AUFGABE A: Innerhalb welches Zeitraums sind Erdöl und Erdgas laut dem Artikel über die fossilen Energiereserven nach Ansicht der einen Partei restlos aufgebraucht?

ZITIERTER TEXT:
© JUNGE FREIHEIT Verlag GmbH & Co. www.jungefreiheit.de 13/04 19. März 2004

Das Faß ist bald leer
Energie: Die fossilen Energiereserven werden sehr unterschiedlich eingeschätzt - vieles spricht für ein nahes Ende des Erdölzeitalters
Alexander Barti

Inzwischen weiß es wohl jedes Kind: Die Besetzung des Irak durch US-Truppen hat auch etwas mit dem Öl zu tun. Denn das schwarze Gold ist der Stoff, aus dem die westliche Kultur mittelbar ihre Kraft bekommt. Versiegt diese Quelle, wird auch ihre Kultur untergehen - darin sind sich alle Beteiligten einig. Die entscheidende zivilisatorische Frage lautet daher nicht, welche Länder "der Westen" noch überfallen und kontrollieren muß, um sich den notwendigen Lebenssaft zu sichern, sondern: Wie lange gibt es den fossilen Brennstoff überhaupt noch?

Während die eine Partei davon ausgeht, daß die derzeit wichtigsten fossilen Energieträger - Erdöl und Erdgas - in zwanzig bis fünfzig Jahren restlos aufgebraucht sind, behauptet die Gegenpartei, der Ofen gehe noch für Jahrhunderte nicht aus. Beide Seiten stehen sich nicht nur unversöhnlich gegenüber, sie untermauern ihr Glaubensbekenntnis auch jeweils mit einer Unzahl von wissenschaftlichem Datenmaterial.

DATEN DIESER ÜBUNG:
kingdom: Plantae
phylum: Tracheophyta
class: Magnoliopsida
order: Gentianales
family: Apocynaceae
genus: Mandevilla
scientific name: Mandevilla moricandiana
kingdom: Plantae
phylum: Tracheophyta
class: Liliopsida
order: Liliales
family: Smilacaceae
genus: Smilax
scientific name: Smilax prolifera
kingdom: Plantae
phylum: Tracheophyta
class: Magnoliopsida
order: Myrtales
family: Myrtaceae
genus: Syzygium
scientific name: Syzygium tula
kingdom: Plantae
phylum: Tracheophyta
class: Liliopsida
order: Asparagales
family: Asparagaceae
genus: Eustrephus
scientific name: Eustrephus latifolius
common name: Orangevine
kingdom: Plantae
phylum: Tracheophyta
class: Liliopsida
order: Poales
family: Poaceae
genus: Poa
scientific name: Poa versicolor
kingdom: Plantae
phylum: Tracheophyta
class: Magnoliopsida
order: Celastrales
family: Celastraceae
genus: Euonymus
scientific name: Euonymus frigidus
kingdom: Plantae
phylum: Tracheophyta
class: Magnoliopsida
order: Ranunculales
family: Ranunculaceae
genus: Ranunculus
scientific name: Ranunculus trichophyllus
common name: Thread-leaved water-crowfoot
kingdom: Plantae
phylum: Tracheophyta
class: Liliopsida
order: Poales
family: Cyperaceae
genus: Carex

AUFGABE B: Gib die Zeilen der Daten vom Anfang bis einschließlich der Zeile mit "scientific name: Ranunculus trichophyllus" als nummerierte Liste wieder und lass dabei Leerzeilen weg.

VOLLSTÄNDIGE LÖSUNG A: In zwanzig bis fünfzig Jahren.

VOLLSTÄNDIGE LÖSUNG B:
1. kingdom: Plantae
2. phylum: Tracheophyta
3. class: Magnoliopsida
4. order: Gentianales
5. family: Apocynaceae
6. genus: Mandevilla
7. scientific name: Mandevilla moricandiana
8. kingdom: Plantae
9. phylum: Tracheophyta
10. class: Liliopsida
11. order: Liliales
12. family: Smilacaceae
13. genus: Smilax
14. scientific name: Smilax prolifera
15. kingdom: Plantae
16. phylum: Tracheophyta
17. class: Magnoliopsida
18. order: Myrtales
19. family: Myrtaceae
20. genus: Syzygium
21. scientific name: Syzygium tula
22. kingdom: Plantae
23. phylum: Tracheophyta
24. class: Liliopsida
25. order: Asparagales
26. family: Asparagaceae
27. genus: Eustrephus
28. scientific name: Eustrephus latifolius
29. common name: Orangevine
30. kingdom: Plantae
31. phylum: Tracheophyta
32. class: Liliopsida
33. order: Poales
34. family: Poaceae
35. genus: Poa
36. scientific name: Poa versicolor
37. kingdom: Plantae
38. phylum: Tracheophyta
39. class: Magnoliopsida
40. order: Celastrales
41. family: Celastraceae
42. genus: Euonymus
43. scientific name: Euonymus frigidus
44. kingdom: Plantae
45. phylum: Tracheophyta
46. class: Magnoliopsida
47. order: Ranunculales
48. family: Ranunculaceae
49. genus: Ranunculus
50. scientific name: Ranunculus trichophyllus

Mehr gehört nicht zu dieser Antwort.